--- START ---
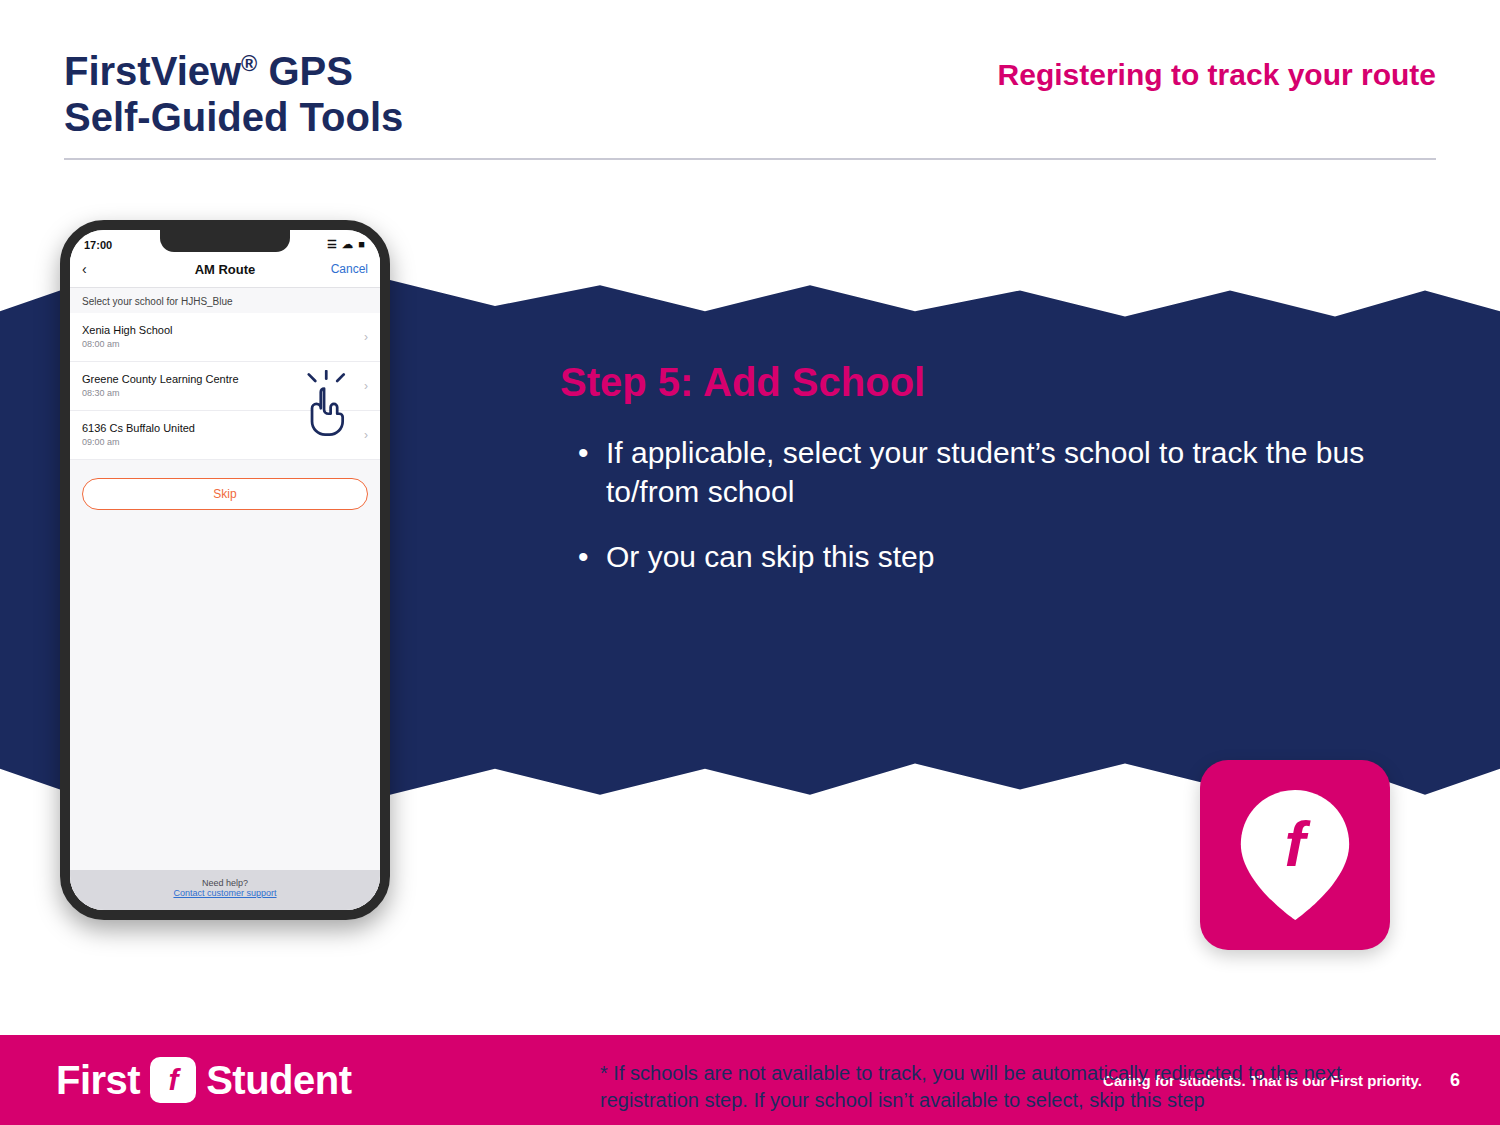FirstView® GPS
Self-Guided Tools
Registering to track your route
17:00 ☰ ☁ ■
‹ AM Route Cancel
Select your school for HJHS_Blue
Xenia High School 08:00 am ›
Greene County Learning Centre 08:30 am ›
6136 Cs Buffalo United 09:00 am ›
Skip
Need help?
Contact customer support
Step 5: Add School
If applicable, select your student’s school to track the bus to/from school
Or you can skip this step
f
* If schools are not available to track, you will be automatically redirected to the next registration step. If your school isn’t available to select, skip this step
First f Student
Caring for students. That is our First priority. 6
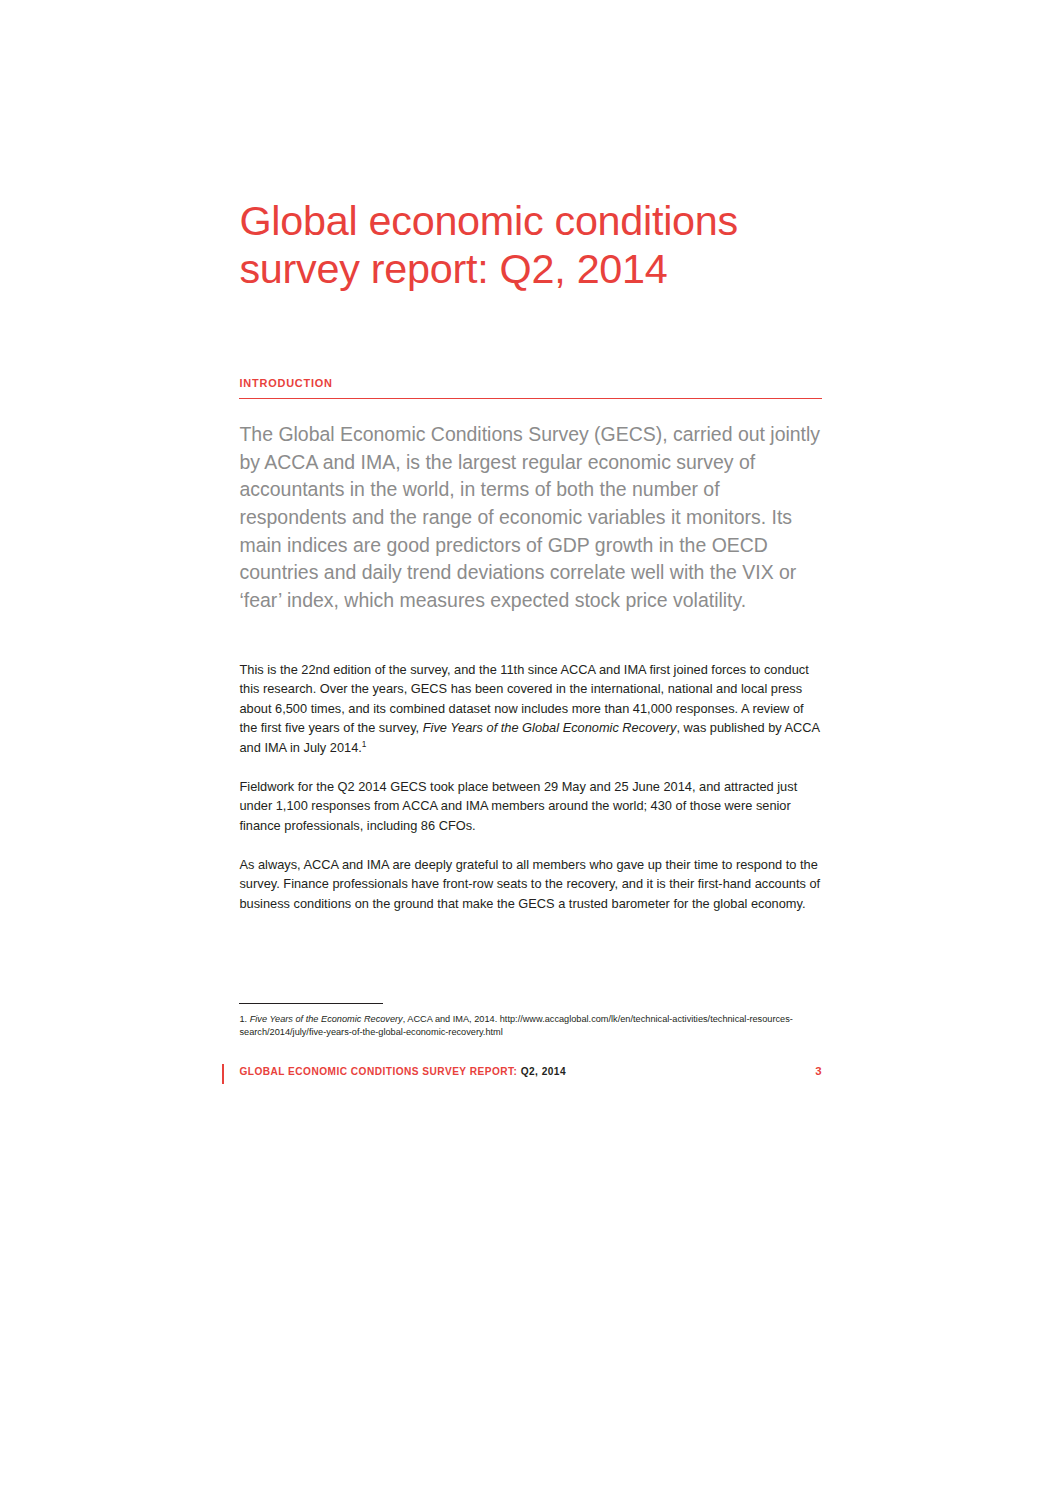Global economic conditions
survey report: Q2, 2014
Introduction
The Global Economic Conditions Survey (GECS), carried out jointly by ACCA and IMA, is the largest regular economic survey of accountants in the world, in terms of both the number of respondents and the range of economic variables it monitors. Its main indices are good predictors of GDP growth in the OECD countries and daily trend deviations correlate well with the VIX or ‘fear’ index, which measures expected stock price volatility.
This is the 22nd edition of the survey, and the 11th since ACCA and IMA first joined forces to conduct this research. Over the years, GECS has been covered in the international, national and local press about 6,500 times, and its combined dataset now includes more than 41,000 responses. A review of the first five years of the survey, Five Years of the Global Economic Recovery, was published by ACCA and IMA in July 2014.1
Fieldwork for the Q2 2014 GECS took place between 29 May and 25 June 2014, and attracted just under 1,100 responses from ACCA and IMA members around the world; 430 of those were senior finance professionals, including 86 CFOs.
As always, ACCA and IMA are deeply grateful to all members who gave up their time to respond to the survey. Finance professionals have front-row seats to the recovery, and it is their first-hand accounts of business conditions on the ground that make the GECS a trusted barometer for the global economy.
1. Five Years of the Economic Recovery, ACCA and IMA, 2014. http://www.accaglobal.com/lk/en/technical-activities/technical-resources-search/2014/july/five-years-of-the-global-economic-recovery.html
Global economic conditions survey report: Q2, 2014
3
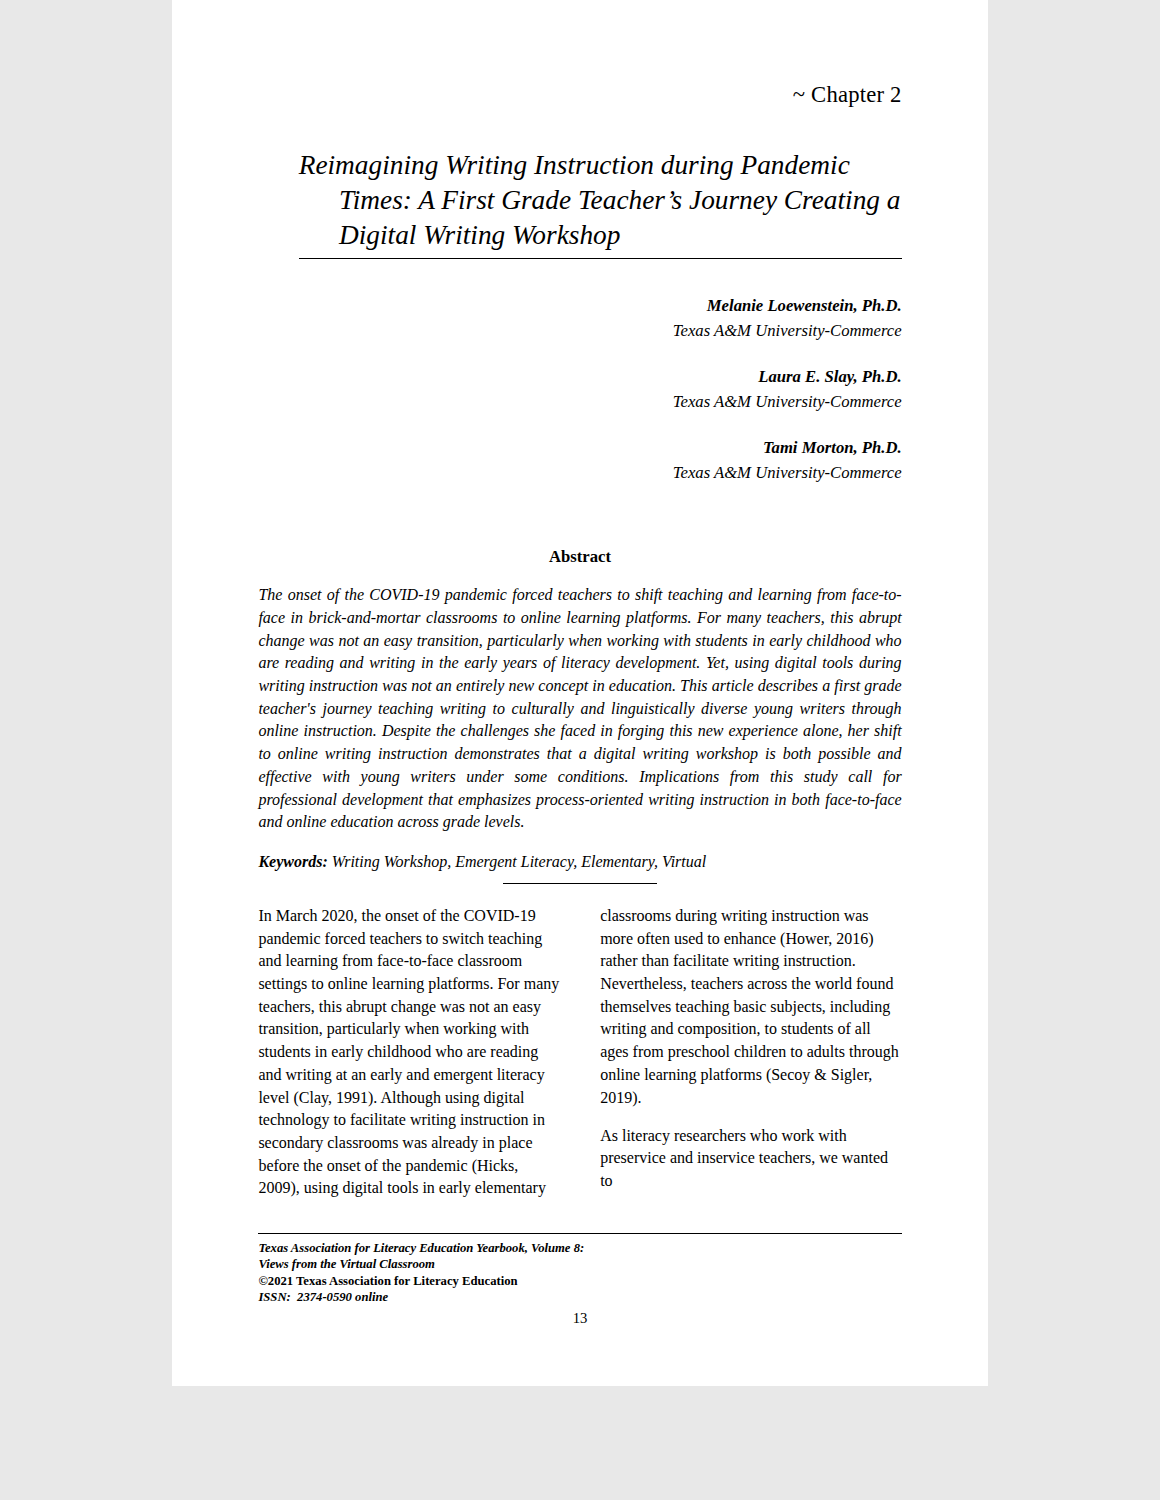~ Chapter 2
Reimagining Writing Instruction during Pandemic Times: A First Grade Teacher’s Journey Creating a Digital Writing Workshop
Melanie Loewenstein, Ph.D.
Texas A&M University-Commerce
Laura E. Slay, Ph.D.
Texas A&M University-Commerce
Tami Morton, Ph.D.
Texas A&M University-Commerce
Abstract
The onset of the COVID-19 pandemic forced teachers to shift teaching and learning from face-to-face in brick-and-mortar classrooms to online learning platforms. For many teachers, this abrupt change was not an easy transition, particularly when working with students in early childhood who are reading and writing in the early years of literacy development. Yet, using digital tools during writing instruction was not an entirely new concept in education. This article describes a first grade teacher's journey teaching writing to culturally and linguistically diverse young writers through online instruction. Despite the challenges she faced in forging this new experience alone, her shift to online writing instruction demonstrates that a digital writing workshop is both possible and effective with young writers under some conditions. Implications from this study call for professional development that emphasizes process-oriented writing instruction in both face-to-face and online education across grade levels.
Keywords: Writing Workshop, Emergent Literacy, Elementary, Virtual
In March 2020, the onset of the COVID-19 pandemic forced teachers to switch teaching and learning from face-to-face classroom settings to online learning platforms. For many teachers, this abrupt change was not an easy transition, particularly when working with students in early childhood who are reading and writing at an early and emergent literacy level (Clay, 1991). Although using digital technology to facilitate writing instruction in secondary classrooms was already in place before the onset of the pandemic (Hicks, 2009), using digital tools in early elementary classrooms during writing instruction was more often used to enhance (Hower, 2016) rather than facilitate writing instruction. Nevertheless, teachers across the world found themselves teaching basic subjects, including writing and composition, to students of all ages from preschool children to adults through online learning platforms (Secoy & Sigler, 2019).
As literacy researchers who work with preservice and inservice teachers, we wanted to
Texas Association for Literacy Education Yearbook, Volume 8:
Views from the Virtual Classroom
©2021 Texas Association for Literacy Education
ISSN: 2374-0590 online
13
--- END ---
• **What you should do**
Reproduce exactly the section above that begins at the line containing "Melanie Loewenstein, Ph.D." and ends at the line containing "The onset of the COVID-19 pandemic forced teachers to shift", leaving out all other lines.

• **Response**
Melanie Loewenstein, Ph.D.
Texas A&M University-Commerce
Laura E. Slay, Ph.D.
Texas A&M University-Commerce
Tami Morton, Ph.D.
Texas A&M University-Commerce
Abstract
The onset of the COVID-19 pandemic forced teachers to shift teaching and learning from face-to-face in brick-and-mortar classrooms to online learning platforms. For many teachers, this abrupt change was not an easy transition, particularly when working with students in early childhood who are reading and writing in the early years of literacy development. Yet, using digital tools during writing instruction was not an entirely new concept in education. This article describes a first grade teacher's journey teaching writing to culturally and linguistically diverse young writers through online instruction. Despite the challenges she faced in forging this new experience alone, her shift to online writing instruction demonstrates that a digital writing workshop is both possible and effective with young writers under some conditions. Implications from this study call for professional development that emphasizes process-oriented writing instruction in both face-to-face and online education across grade levels.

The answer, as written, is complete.